MATERIAL FOR THIS EXERCISE:
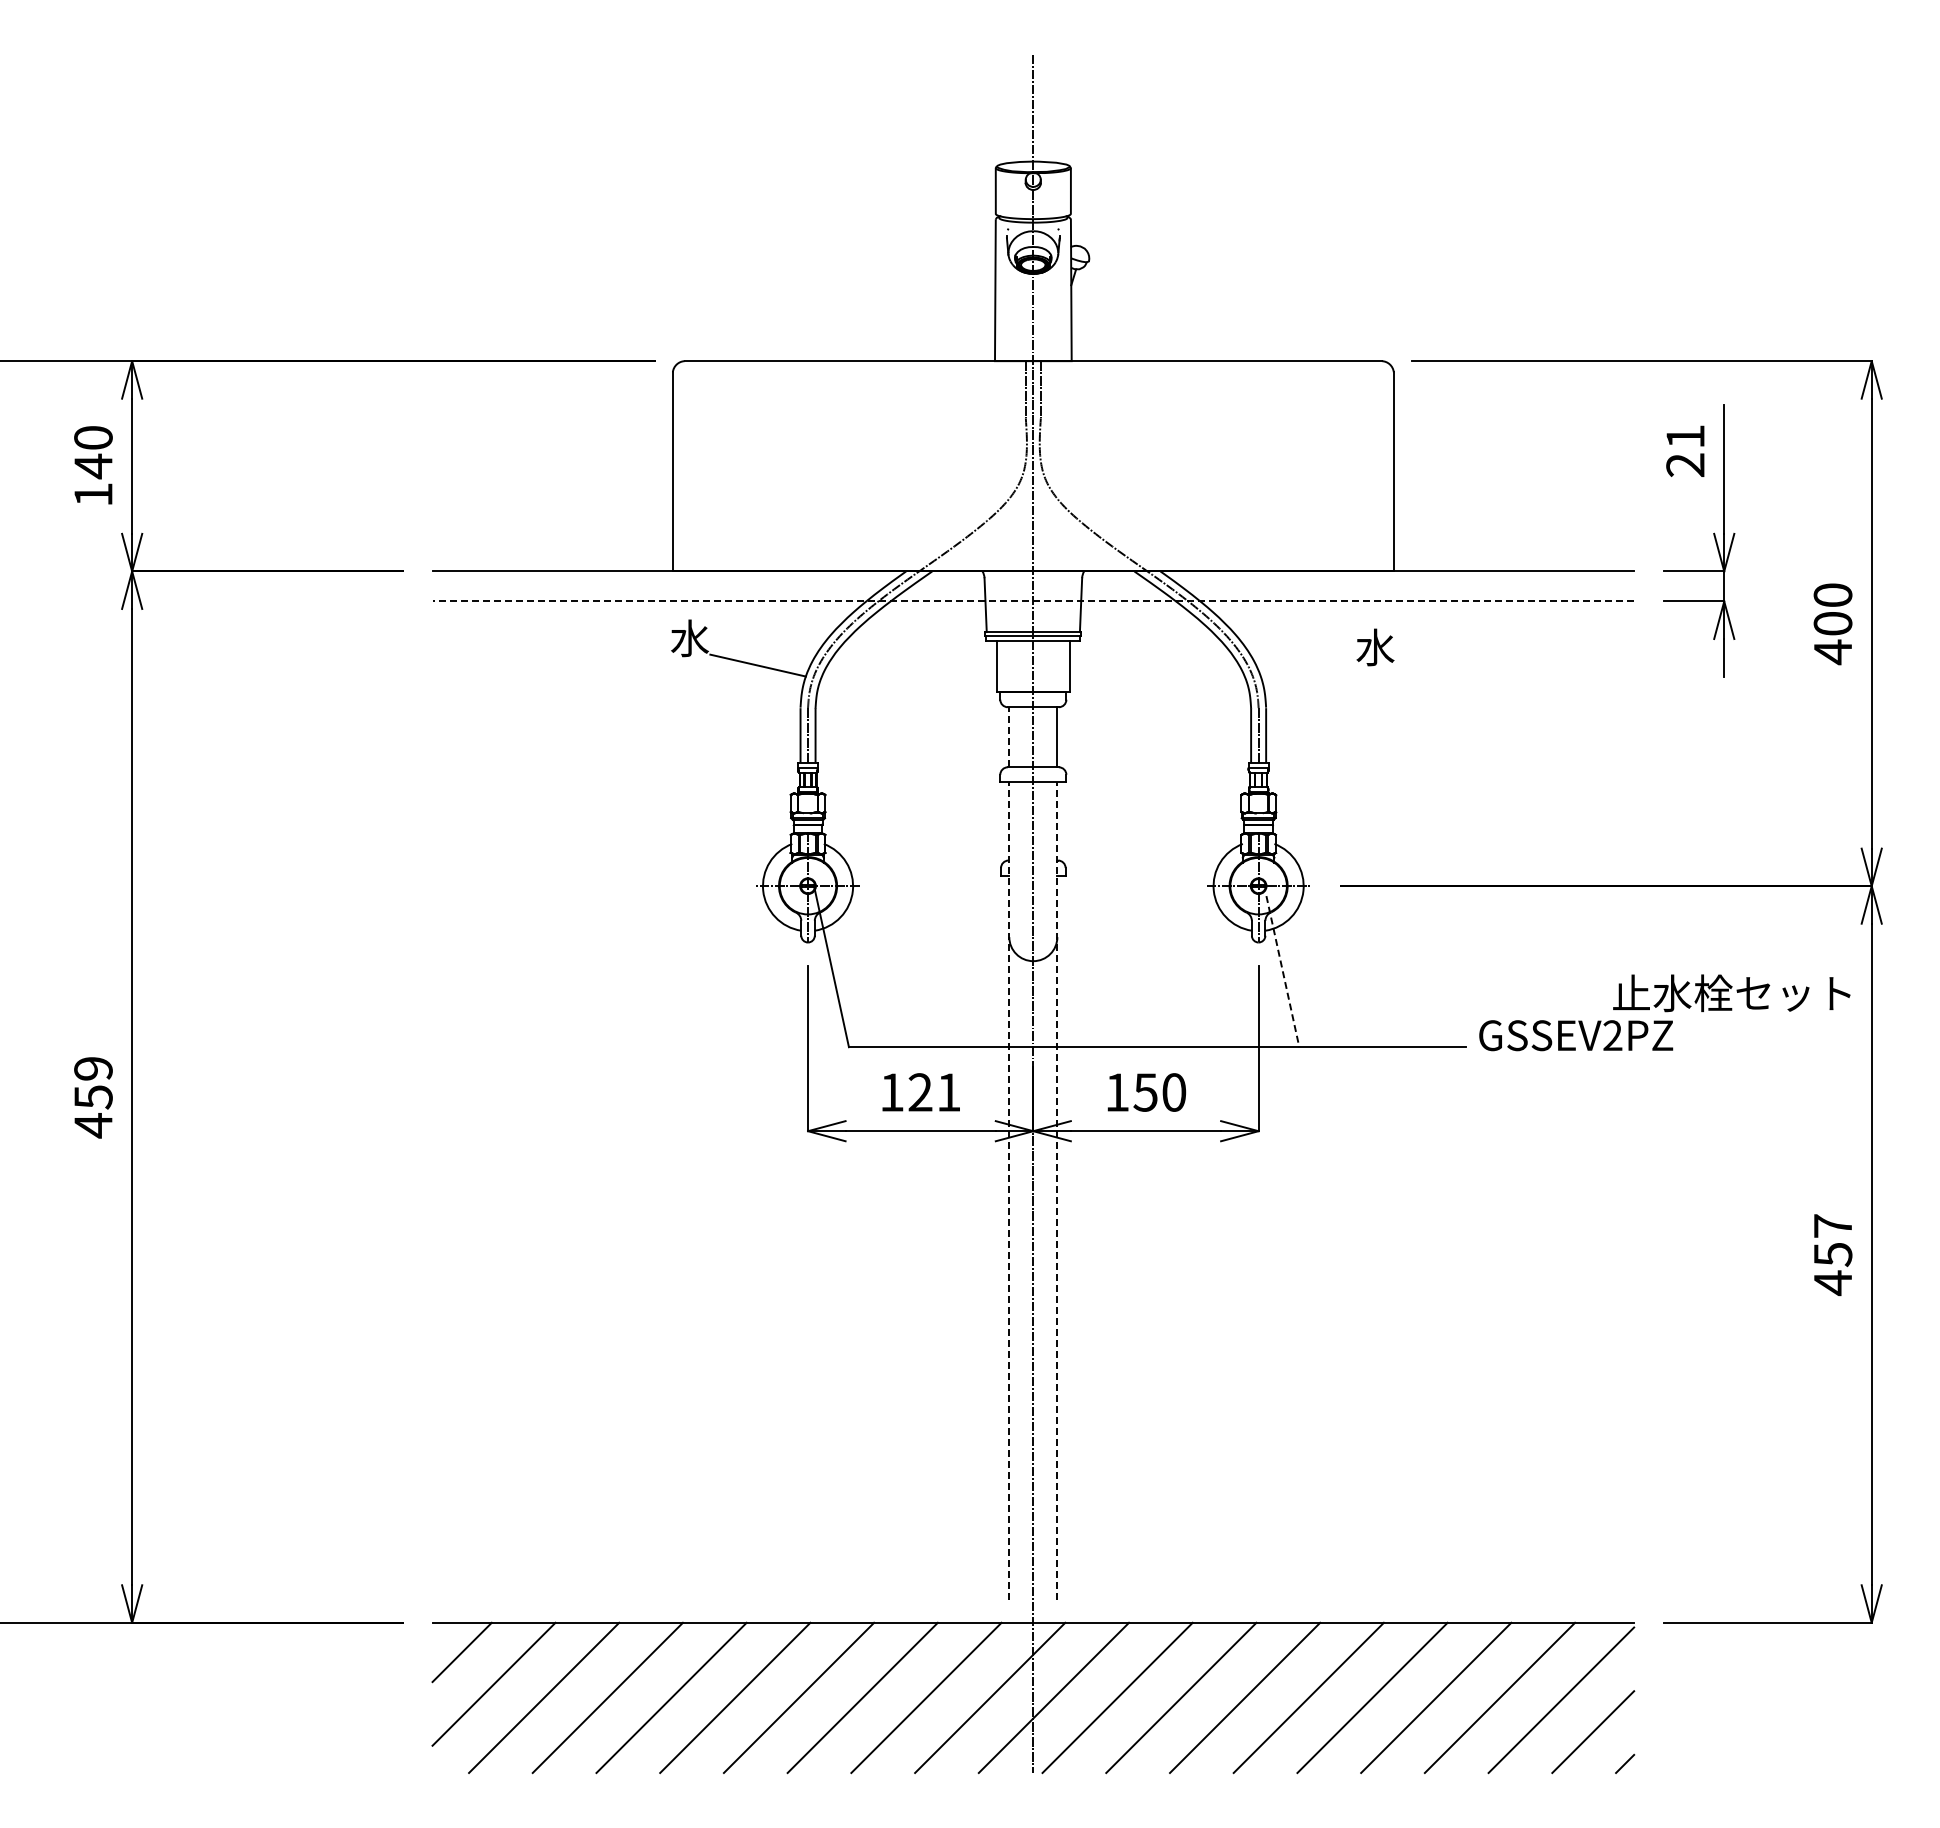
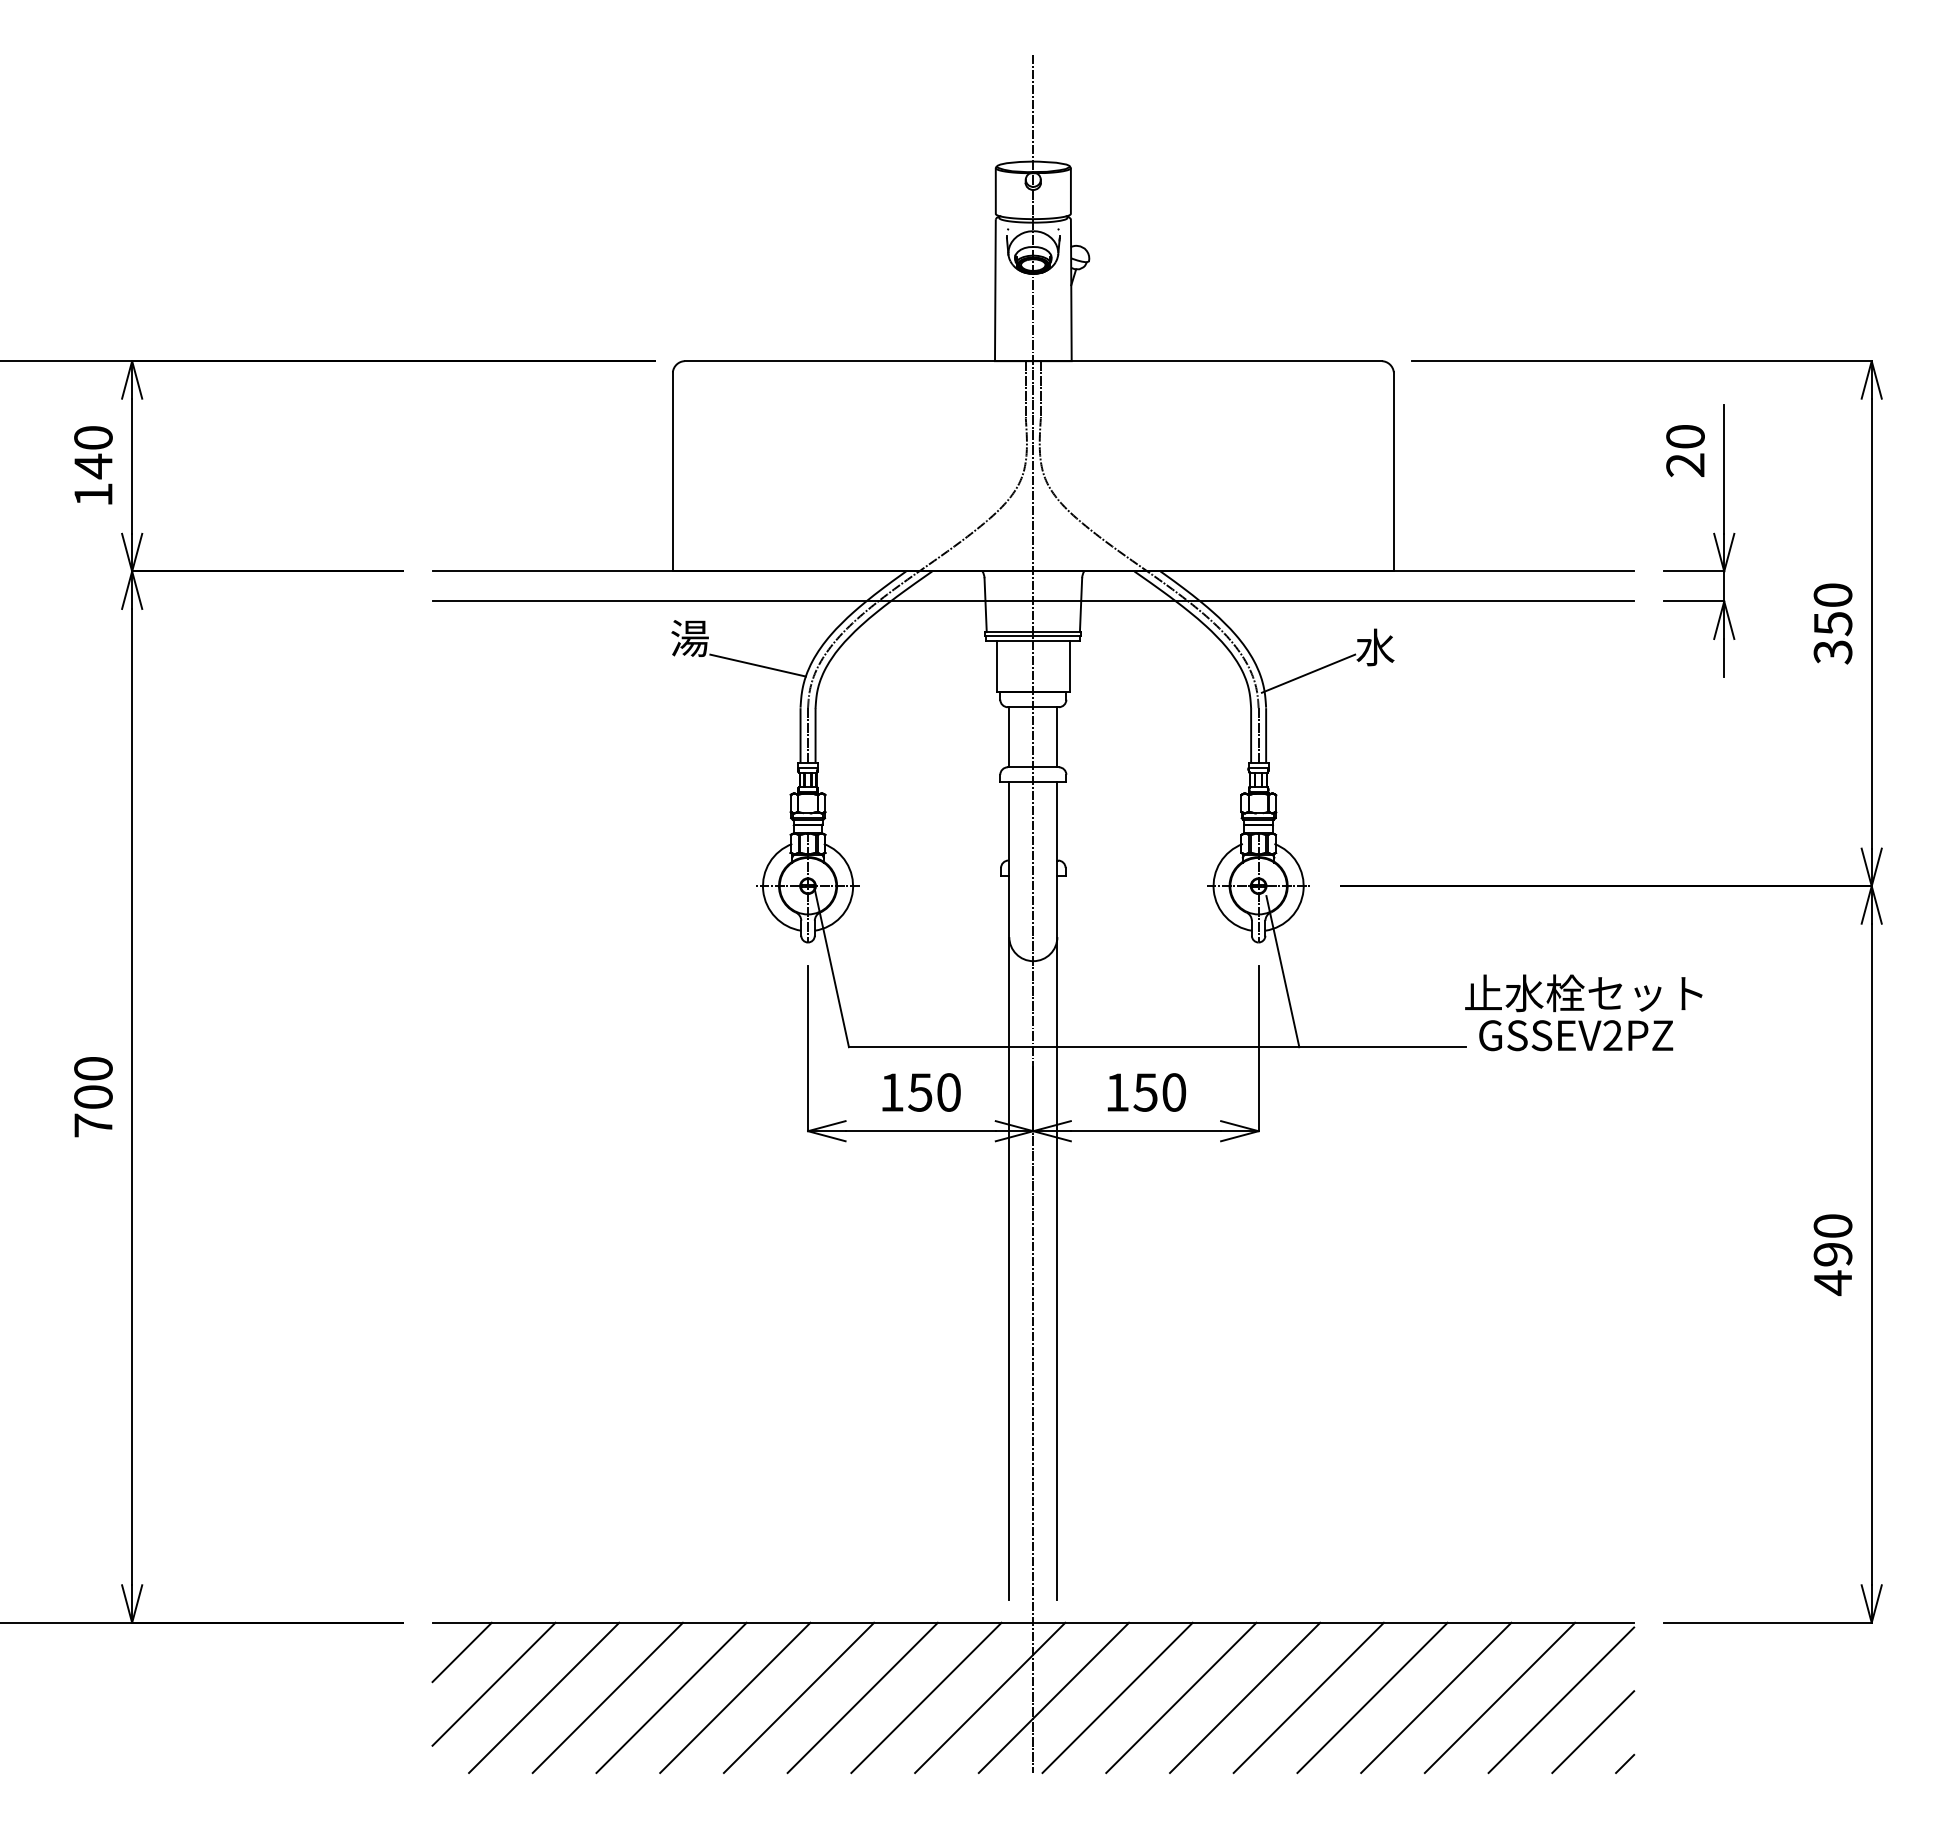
text at (1685, 436): 21 -> 20
line at (1033, 601): dashed -> solid
text at (690, 638): 水 -> 湯
text at (1832, 638): 400 -> 350
line at (1308, 673): none -> present
line at (1009, 736): dashed -> solid
line at (1282, 972): dashed -> solid
text at (1731, 993) position: (1731, 993) -> (1583, 993)
text at (934, 1092): 121 -> 150
text at (93, 1097): 459 -> 700
line at (1009, 1191): dashed -> solid
line at (1057, 1191): dashed -> solid
text at (1832, 1240): 457 -> 490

REQUIREMENTS:
Copy every one of the rows above verbatim, without altering any character, and omit the pictures from your copy.

SOLUTION TO THIS EXERCISE:
text at (1685, 436): 21 -> 20
line at (1033, 601): dashed -> solid
text at (690, 638): 水 -> 湯
text at (1832, 638): 400 -> 350
line at (1308, 673): none -> present
line at (1009, 736): dashed -> solid
line at (1282, 972): dashed -> solid
text at (1731, 993) position: (1731, 993) -> (1583, 993)
text at (934, 1092): 121 -> 150
text at (93, 1097): 459 -> 700
line at (1009, 1191): dashed -> solid
line at (1057, 1191): dashed -> solid
text at (1832, 1240): 457 -> 490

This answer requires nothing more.